If we were having coffee, I’d probably just order a hot, black coffee. Even though it’s roughly one billion degrees outside, I just can’t stop drinking my coffee hot. I do enjoy iced coffee, but man. There’s something about sipping a hot cup of black coffee, exhaling gently, and letting your brain settle. No, seriously, there’s something about it.
If we were having coffee, I’d tell you that I’m not ready for the school year to start. I have a brand spankin’ new office that I love, and we’re using a new textbook too. But for some reason, someone cut summer short. I could swear that it was supposed to be like 3 months long. How is it that the fall semester starts in less than 3 weeks?
If we were having coffee, I’d tell you how proud I am of Chris and the business he’s built. It’s awesome to see how many stores are now selling the enamel pins he’s made. I love all the hard work he’s put into doing something that he loves. And then I’d encourage you to buy this fart pin. Seriously. You need a wearable graphic representation of a fart.
If we were having coffee, I’d let you know that my orchid is still alive and well, but hasn’t bloomed after all the flowers fell off. I’d also tell you that I’m taking it personally, and that I intend to write an angry letter to the head orchid, if such an entity exists.
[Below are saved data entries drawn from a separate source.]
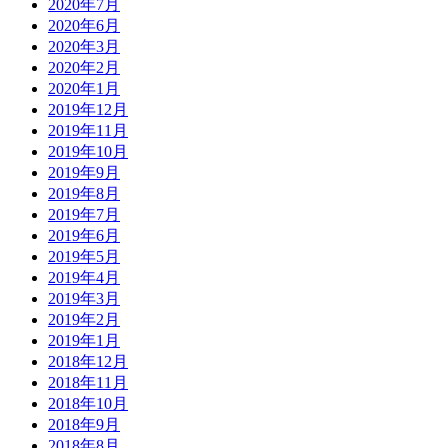
2020年7月
2020年6月
2020年3月
2020年2月
2020年1月
2019年12月
2019年11月
2019年10月
2019年9月
2019年8月
2019年7月
2019年6月
2019年5月
2019年4月
2019年3月
2019年2月
2019年1月
2018年12月
2018年11月
2018年10月
2018年9月
2018年8月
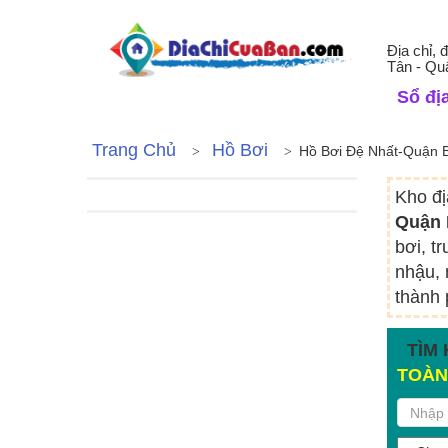
Địa chỉ, 
Tân - Qu
Sổ địa
Trang Chủ
Hồ Bơi
Hồ Bơi Đệ Nhất-Quận 
Kho đị
Quận 
bơi, t
nhậu, 
thành 
TÌM 
TOÀN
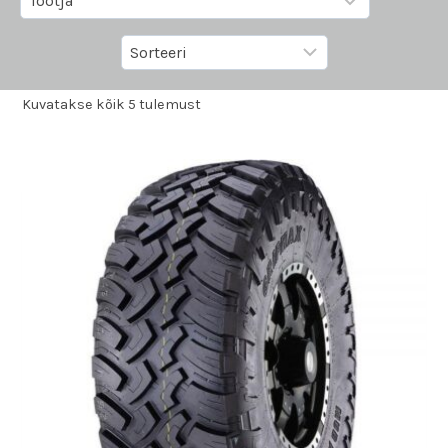
Kuvatakse kõik 5 tulemust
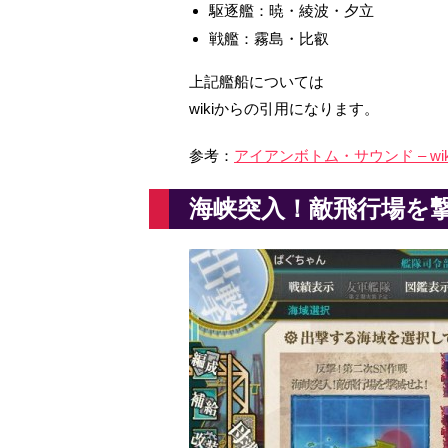
駆逐艦：暁・綾波・夕立
戦艦：霧島・比叡
上記艦船については
wikiからの引用になります。
参考：
アイアンボトム・サウンド – wikip
海峡突入！敵飛行場を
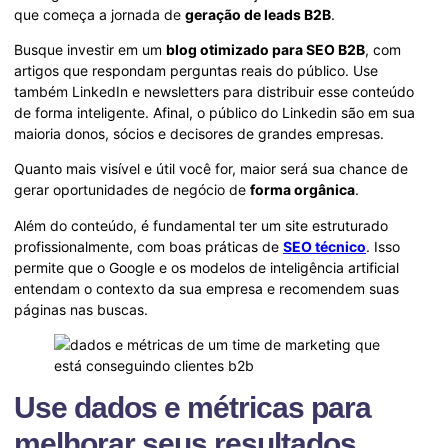
que começa a jornada de
geração de leads B2B
.
Busque investir em um
blog otimizado para SEO B2B
, com
artigos que respondam perguntas reais do público. Use
também LinkedIn e newsletters para distribuir esse conteúdo
de forma inteligente. Afinal, o público do Linkedin são em sua
maioria donos, sócios e decisores de grandes empresas.
Quanto mais visível e útil você for, maior será sua chance de
gerar oportunidades de negócio de
forma orgânica
.
Além do conteúdo, é fundamental ter um site estruturado
profissionalmente, com boas práticas de
SEO técnico
. Isso
permite que o Google e os modelos de inteligência artificial
entendam o contexto da sua empresa e recomendem suas
páginas nas buscas.
Use dados e métricas para
melhorar seus resultados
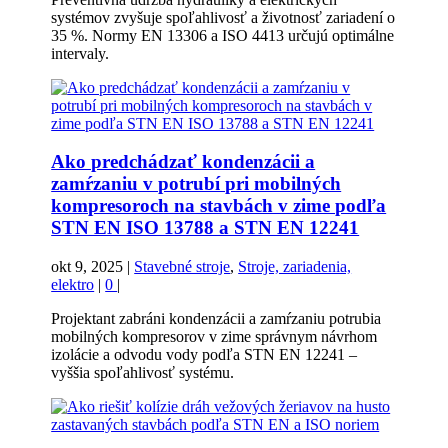
systémov zvyšuje spoľahlivosť a životnosť zariadení o
35 %. Normy EN 13306 a ISO 4413 určujú optimálne
intervaly.
Ako predchádzať kondenzácii a
zamŕzaniu v potrubí pri mobilných
kompresoroch na stavbách v zime podľa
STN EN ISO 13788 a STN EN 12241
okt 9, 2025
|
Stavebné stroje
,
Stroje, zariadenia,
elektro
|
0
|
Projektant zabráni kondenzácii a zamŕzaniu potrubia
mobilných kompresorov v zime správnym návrhom
izolácie a odvodu vody podľa STN EN 12241 –
vyššia spoľahlivosť systému.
Also, I may ask you for help with my orchid. The stems are super green, and the leaves are looking good. But no blooms. How the hell is it possible that owning a dog is easier than owning an orchid?
If we were having coffee, I’d probably curse way more than your comfortable with. Know that I mean no offense by it. It’s just something I do when I feel comfortable around someone. Curse words are my love language.
If we were having coffee, I’d tell you how hard I’m geeking out over Tom Bombadil. Since I’ve been teaching The Fellowship of the Ring this summer, I’ve gotten to obsess over little elements of the novel. The first time I read it back in high school, I didn’t know what to think of him. And I remember in one of the commentary videos on the special edition DVD of the movie that someone basically said a character like that wouldn’t be allowed to exist in a modern novel because editors would take it right out. Luckily Tolkien didn’t deal with today’s editors, because it means I get to geek out over Bombadil. And I try to transfer some of that love of him to my students. I really need to get a pair of yellow boots too. Ol’ Tom was a pretty fashion-forward sort of guy.
If we were having coffee, I’d tell you that for the first time this summer, my desk in my home office is clean. I mean, it still has piles of washi tape, too many pens, Post-Its galore, and various random things on it, but it’s clean. I mean, clean for my desk. Basically, there isn’t a pile of paper work on it. It’s weird how good that makes me feel. It’s also weird that the 15-minute task of cleaning off a desk can somehow take months.
If we were having coffee, I’d tell you that the Bella Twins diet was a massive failure. I made it 3 days. And I was uncomfortably full the whole time. Rest assured that I’m back to consuming Diet Coke and popcorn popped on the stove top for like every meal. Oh, and Chris bought me an air popper, so I’ve basically leveled up when it comes to the popped arts.I'm back to consuming Diet Coke and popcorn popped on the stove top for like every meal. Click To Tweet
If we were having coffee, I’d probably tell you a whole lot of things that I’m not going to publish on the blog. They aren’t bad things. They just aren’t ready to be released into the void yet. A lot of it’s really good stuff. I’m talking epiphanies. I’m talking realizing life purpose. I’m probably talking manic upswing, if I’m being real.
If we were having coffee, what would you tell me?